4 Lessons I've Learned from My Mentors (And 1 From Ina Garten)
This summer we're joined by Erica Pais, a student at Colgate University who is interning with our Marketing department. To read more of Erica's writing on our blog, head to her article, "The Unsung Women Changing Food."
Throughout my lifetime, I have had countless mentors, from bosses to co-workers to my own parents. Each of these mentors has offered so much valuable advice and positive examples of living a happy and successful life. Without them, I would not be where I am today, a business owner at 21-years-old and an intern at an awesome company like Chicory.
As a college student on the brink of embarking on a professional career, I feel ready to enter and take on the ever-intimidating “real world” thanks to guidance from these mentors. So, I thought thought I would share some of the most valuable lessons they have taught me, in the interest of “sharing the wealth.” Whether you’re building a startup, expanding your blog or making a career change, these tips just might shape your mindset and the way you go about moving forward.
Speak with confidence, but not arrogance.
This is a piece of advice from Yuni, one of my mentors, who happens to be Chicory’s CEO and Co-Founder! At school, I am part of a startup incubator for student ventures, called Thought Into Action. The program matches students with mentors that have business expertise and knowledge to help us turn our ideas into reality. A couple of months ago, I was speaking about the progress I had made with my venture, Baking Connections.

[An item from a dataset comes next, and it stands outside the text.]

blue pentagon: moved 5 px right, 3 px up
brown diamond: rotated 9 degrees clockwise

Afterwards, Yuni mentioned that I tend to speak with an upward inflection at the end of sentences. This communicates a tone of uncertainty in what I am saying. He advised me to speak with conviction. When speaking about something that you care so much about, you do indeed know what you are talking about. Just a couple weeks later, I was able to stand up on stage and pitch Baking Connections to a room of 150 people. It was easy to see that the confidence in my voice helped me stay relaxed and keep the audience engaged and excited about my presentation.

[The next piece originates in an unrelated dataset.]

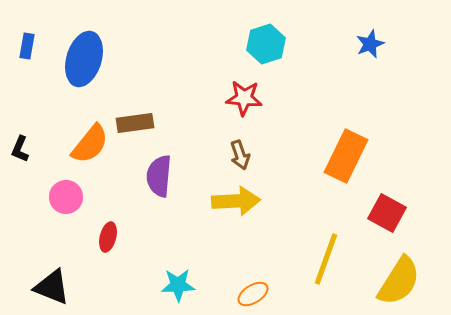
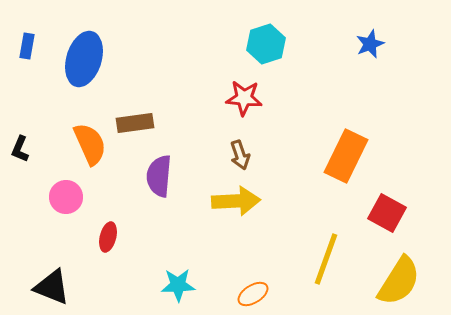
orange semicircle: rotated 63 degrees counterclockwise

Asking questions is not a sign of weakness.
I have been lucky enough to work with some excellent co-workers and bosses at my current and previous internships. Upon entering a new work environment, I know I’m eager to impress our supervisors with our skills and knowledge. The issue is that too often, this desire actually holds us back. We try to figure out everything on our own and are afraid to ask questions, with the fear appearing incapable. Thankfully, upon entering new jobs, each of my supervisors has told me that it is okay to ask questions when I am lost. And so I do… without asking Hillary (Chicory’s Marketing Manager), about the best tools for scheduling tweets, I would be logging onto Twitter all night to post new content. Asking questions can shows that you are eager to learn, improve and grow as an employee and an individual.
Speak up when you want or need something.
This tip relates to the point above, but also refers to life outside of work on the job. In my experience starting a business, I have found this mentor tip unbelievably helpful. From fundraising to asking for advice, you need to speak up if there is something you want or need. No one is capable of reading your mind. If you do not ask, you will not receive. When it comes to asking for help, be clear about what you need. There are plenty of people that want to see you succeed and are willing to help you get there, so speak up! Just as important, remember to show appreciation for those people that offer you their time and support. For me, this has been essential to growing my business. When I first got started, I knew that I wanted a professional logo, but did not have the design skills myself. All it took was a phone call to a graphic designer friend and boom! I had a new logo that I loved and still use today.
Get out there are talk to people.
Networking is one of the most powerful skills you can (and should) understand. Networking is about building relationships, NOT about getting what you want from new contacts. With relationships and connections comes advice and guidance, over time. Not sure where to start? Brainstorm a list of people you look up to, personally and professionally. Don’t be afraid to reach out over email or even LinkedIn. On December break during my Freshman year, I took a chance and emailed a friend of a friend that had just started a baking business. After some back and forth, she invited me to her home office, where I spent the day learning how to properly frost a chocolate cake and make buttercream roses. Let’s just say I was in heaven. A friendly hello and introduction can go a long way. Hop on a phone call or invite someone you admire out for coffee. Many great conversations start over a cup of joe! You never know who you might meet, quite possibly your next mentor!
Each of us has a lot to learn from others. Connecting with a great mentor can set you up for a lifetime of happiness and success. Whether you are trying to improve your blog, make a career change or figuring out your next move, look to mentors for advice and support. With any big or seemingly daunting transition in life, remember the words of my unofficial/dream mentor, Ina Garten: take risks! If it is not scary, anyone could do it!